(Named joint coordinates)
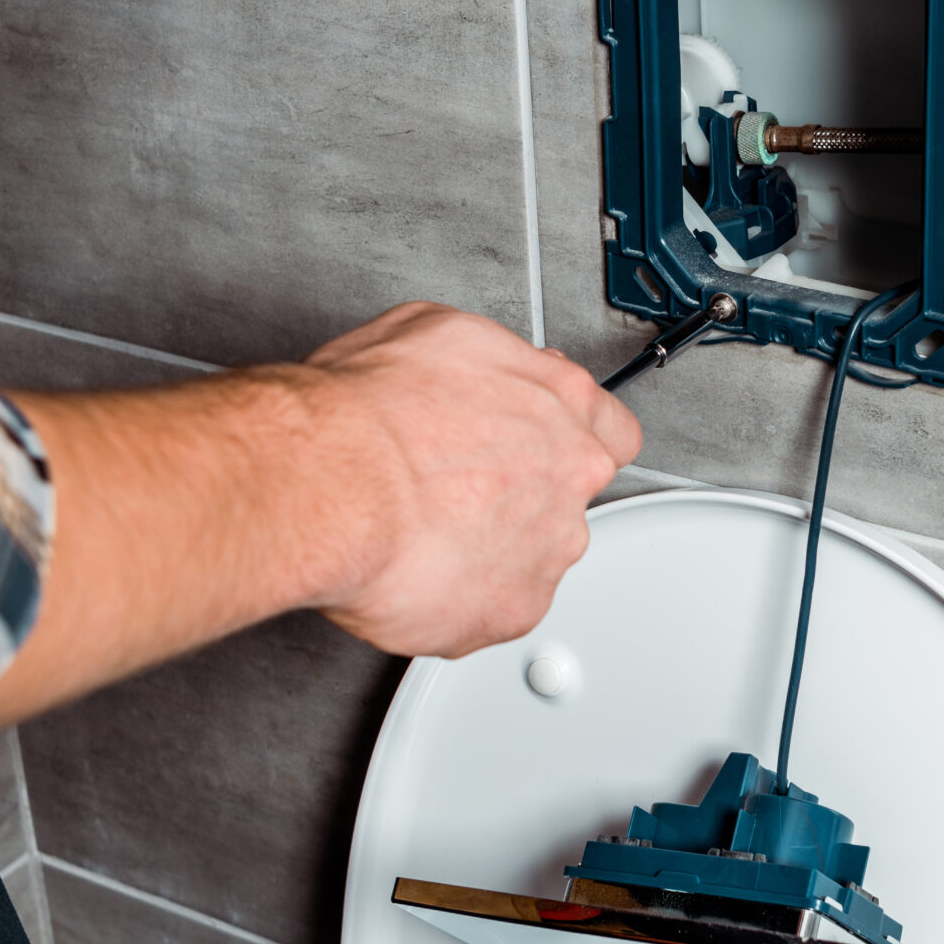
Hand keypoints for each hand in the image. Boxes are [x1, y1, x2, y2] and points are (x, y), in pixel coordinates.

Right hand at [300, 303, 640, 657]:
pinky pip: (496, 608)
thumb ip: (486, 364)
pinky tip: (417, 571)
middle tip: (457, 490)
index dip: (570, 436)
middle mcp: (569, 476)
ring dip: (492, 548)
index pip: (612, 428)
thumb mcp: (430, 332)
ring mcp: (548, 548)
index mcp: (561, 401)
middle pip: (569, 494)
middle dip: (522, 494)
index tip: (542, 444)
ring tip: (425, 534)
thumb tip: (479, 376)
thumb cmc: (365, 413)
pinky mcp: (514, 610)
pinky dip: (461, 598)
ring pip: (534, 554)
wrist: (331, 487)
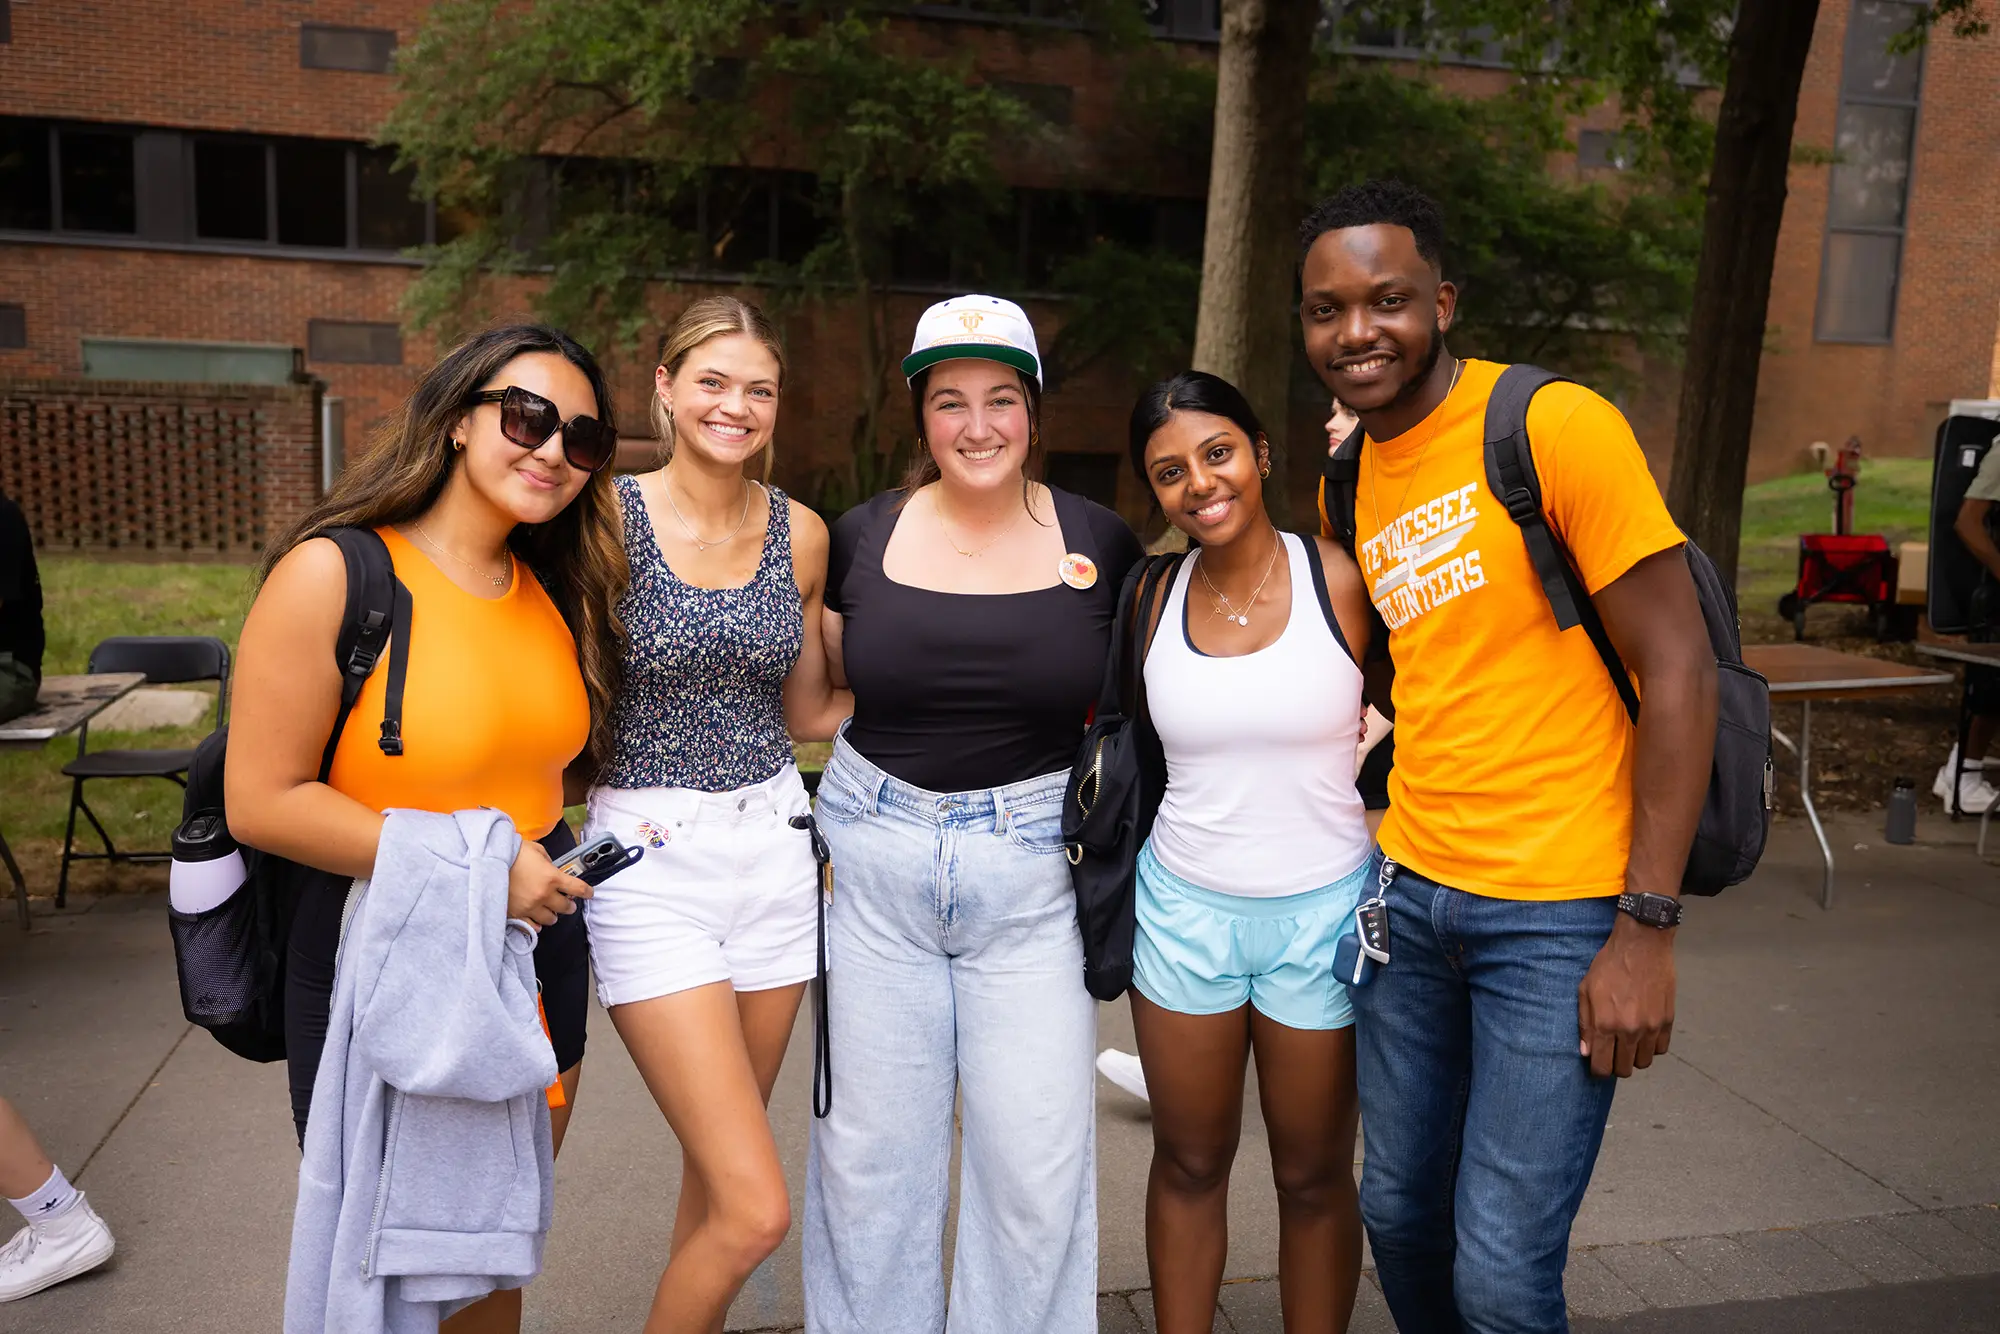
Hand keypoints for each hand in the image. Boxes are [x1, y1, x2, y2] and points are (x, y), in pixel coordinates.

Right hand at [508, 839, 588, 927]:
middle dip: (569, 905)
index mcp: (552, 877)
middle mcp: (544, 895)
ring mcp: (530, 907)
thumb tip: (553, 868)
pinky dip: (537, 924)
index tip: (589, 893)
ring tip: (550, 910)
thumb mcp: (537, 850)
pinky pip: (533, 927)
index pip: (578, 888)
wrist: (488, 861)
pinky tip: (536, 918)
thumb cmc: (512, 852)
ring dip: (553, 915)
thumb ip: (549, 862)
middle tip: (567, 902)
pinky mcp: (516, 914)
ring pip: (550, 919)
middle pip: (566, 907)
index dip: (587, 892)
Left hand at [1577, 914, 1675, 1077]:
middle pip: (1624, 1069)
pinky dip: (1651, 1046)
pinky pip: (1660, 1049)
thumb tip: (1586, 1052)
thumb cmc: (1609, 965)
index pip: (1602, 1067)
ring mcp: (1652, 1027)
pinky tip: (1643, 1033)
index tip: (1597, 1062)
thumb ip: (1585, 1024)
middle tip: (1612, 1050)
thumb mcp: (1586, 990)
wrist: (1642, 944)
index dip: (1598, 1070)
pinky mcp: (1667, 1021)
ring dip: (1634, 1056)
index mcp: (1606, 1024)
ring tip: (1627, 1041)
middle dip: (1615, 1064)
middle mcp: (1630, 1031)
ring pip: (1644, 1063)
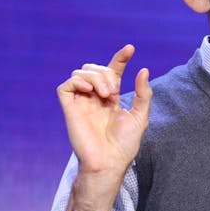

**Exercise directions**
The required output is each line above restated verbatim, with all images omitted.

**The completed task**
Hand keypoints for each hand in the image. Boxes are [x1, y1, x2, y2] and points are (x, y), in pixel coordinates.

Right hand at [300, 303, 640, 657]:
pinky pip: (496, 608)
thumb ip: (486, 364)
pinky tip: (417, 571)
middle tip: (457, 490)
index dip: (570, 436)
middle mcp: (569, 476)
ring dip: (492, 548)
index pip: (612, 428)
thumb mcp: (430, 332)
ring mcp: (548, 548)
index mcp: (561, 401)
middle pip: (569, 494)
middle dip: (522, 494)
index tip: (542, 444)
ring tip: (425, 534)
thumb tip: (479, 376)
thumb cmc: (365, 413)
pinky mcp: (514, 610)
pinky dip: (461, 598)
ring pip: (534, 554)
wrist: (331, 487)
Hand keypoints for each hand in the image. Boxes are [x1, y1, x2, y2] and points are (x, y), in pixel coordinates.

Right hand at [508, 839, 588, 927]:
middle dip: (569, 905)
index mcp: (552, 877)
middle mcp: (544, 895)
ring mcp: (530, 907)
thumb tip: (553, 868)
pinky dip: (537, 924)
index tip: (589, 893)
ring tip: (550, 910)
thumb mcp: (537, 850)
pinky pip: (533, 927)
index pip: (578, 888)
wrist: (488, 861)
pinky tip: (536, 918)
thumb cmc: (512, 852)
ring dip: (553, 915)
thumb ip: (549, 862)
middle tip: (567, 902)
pinky mcp: (516, 914)
ring pip: (550, 919)
middle pip: (566, 907)
index dip: (587, 892)
Left hand at [1577, 914, 1675, 1077]:
middle pip: (1624, 1069)
pinky dip: (1651, 1046)
pinky pip: (1660, 1049)
thumb tip: (1586, 1052)
thumb cmc: (1609, 965)
index pip: (1602, 1067)
ring mcp: (1652, 1027)
pinky tip: (1643, 1033)
index tip: (1597, 1062)
thumb ip: (1585, 1024)
middle tip: (1612, 1050)
thumb mcp: (1586, 990)
wrist: (1642, 944)
index dip: (1598, 1070)
pinky mcp: (1667, 1021)
ring dip: (1634, 1056)
index mcp: (1606, 1024)
ring tip: (1627, 1041)
middle dip: (1615, 1064)
middle mcp: (1630, 1031)
ring pip: (1644, 1063)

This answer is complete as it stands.